Exercise prompt:
The data must be returned in full and exactly as given.

Segment Start: Data shown

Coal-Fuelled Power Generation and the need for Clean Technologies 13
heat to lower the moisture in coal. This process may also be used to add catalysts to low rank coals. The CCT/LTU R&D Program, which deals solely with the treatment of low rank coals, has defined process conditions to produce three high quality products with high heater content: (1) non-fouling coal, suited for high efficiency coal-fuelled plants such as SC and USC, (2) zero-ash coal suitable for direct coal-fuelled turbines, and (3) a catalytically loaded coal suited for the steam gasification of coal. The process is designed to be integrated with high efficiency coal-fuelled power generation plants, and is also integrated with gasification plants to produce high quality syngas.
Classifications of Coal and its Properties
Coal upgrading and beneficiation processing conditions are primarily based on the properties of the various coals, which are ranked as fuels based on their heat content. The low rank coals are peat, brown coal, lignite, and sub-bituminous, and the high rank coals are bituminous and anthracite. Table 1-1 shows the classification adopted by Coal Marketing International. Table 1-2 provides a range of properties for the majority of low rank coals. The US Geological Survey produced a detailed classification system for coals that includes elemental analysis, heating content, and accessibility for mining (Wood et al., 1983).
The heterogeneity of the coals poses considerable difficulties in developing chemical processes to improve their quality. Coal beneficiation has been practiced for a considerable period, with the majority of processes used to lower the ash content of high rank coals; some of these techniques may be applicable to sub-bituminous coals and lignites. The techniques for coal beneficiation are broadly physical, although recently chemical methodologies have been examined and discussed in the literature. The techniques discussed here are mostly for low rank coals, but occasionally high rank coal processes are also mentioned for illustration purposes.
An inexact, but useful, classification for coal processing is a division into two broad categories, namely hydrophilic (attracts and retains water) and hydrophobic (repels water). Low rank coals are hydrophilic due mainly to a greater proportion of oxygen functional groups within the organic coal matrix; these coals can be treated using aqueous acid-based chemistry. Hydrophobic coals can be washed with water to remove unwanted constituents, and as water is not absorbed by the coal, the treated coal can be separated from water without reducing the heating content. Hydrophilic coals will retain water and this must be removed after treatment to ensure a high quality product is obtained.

Segment End: Data shown

Written answer:
Coal-Fuelled Power Generation and the need for Clean Technologies 13
heat to lower the moisture in coal. This process may also be used to add catalysts to low rank coals. The CCT/LTU R&D Program, which deals solely with the treatment of low rank coals, has defined process conditions to produce three high quality products with high heater content: (1) non-fouling coal, suited for high efficiency coal-fuelled plants such as SC and USC, (2) zero-ash coal suitable for direct coal-fuelled turbines, and (3) a catalytically loaded coal suited for the steam gasification of coal. The process is designed to be integrated with high efficiency coal-fuelled power generation plants, and is also integrated with gasification plants to produce high quality syngas.
Classifications of Coal and its Properties
Coal upgrading and beneficiation processing conditions are primarily based on the properties of the various coals, which are ranked as fuels based on their heat content. The low rank coals are peat, brown coal, lignite, and sub-bituminous, and the high rank coals are bituminous and anthracite. Table 1-1 shows the classification adopted by Coal Marketing International. Table 1-2 provides a range of properties for the majority of low rank coals. The US Geological Survey produced a detailed classification system for coals that includes elemental analysis, heating content, and accessibility for mining (Wood et al., 1983).
The heterogeneity of the coals poses considerable difficulties in developing chemical processes to improve their quality. Coal beneficiation has been practiced for a considerable period, with the majority of processes used to lower the ash content of high rank coals; some of these techniques may be applicable to sub-bituminous coals and lignites. The techniques for coal beneficiation are broadly physical, although recently chemical methodologies have been examined and discussed in the literature. The techniques discussed here are mostly for low rank coals, but occasionally high rank coal processes are also mentioned for illustration purposes.
An inexact, but useful, classification for coal processing is a division into two broad categories, namely hydrophilic (attracts and retains water) and hydrophobic (repels water). Low rank coals are hydrophilic due mainly to a greater proportion of oxygen functional groups within the organic coal matrix; these coals can be treated using aqueous acid-based chemistry. Hydrophobic coals can be washed with water to remove unwanted constituents, and as water is not absorbed by the coal, the treated coal can be separated from water without reducing the heating content. Hydrophilic coals will retain water and this must be removed after treatment to ensure a high quality product is obtained.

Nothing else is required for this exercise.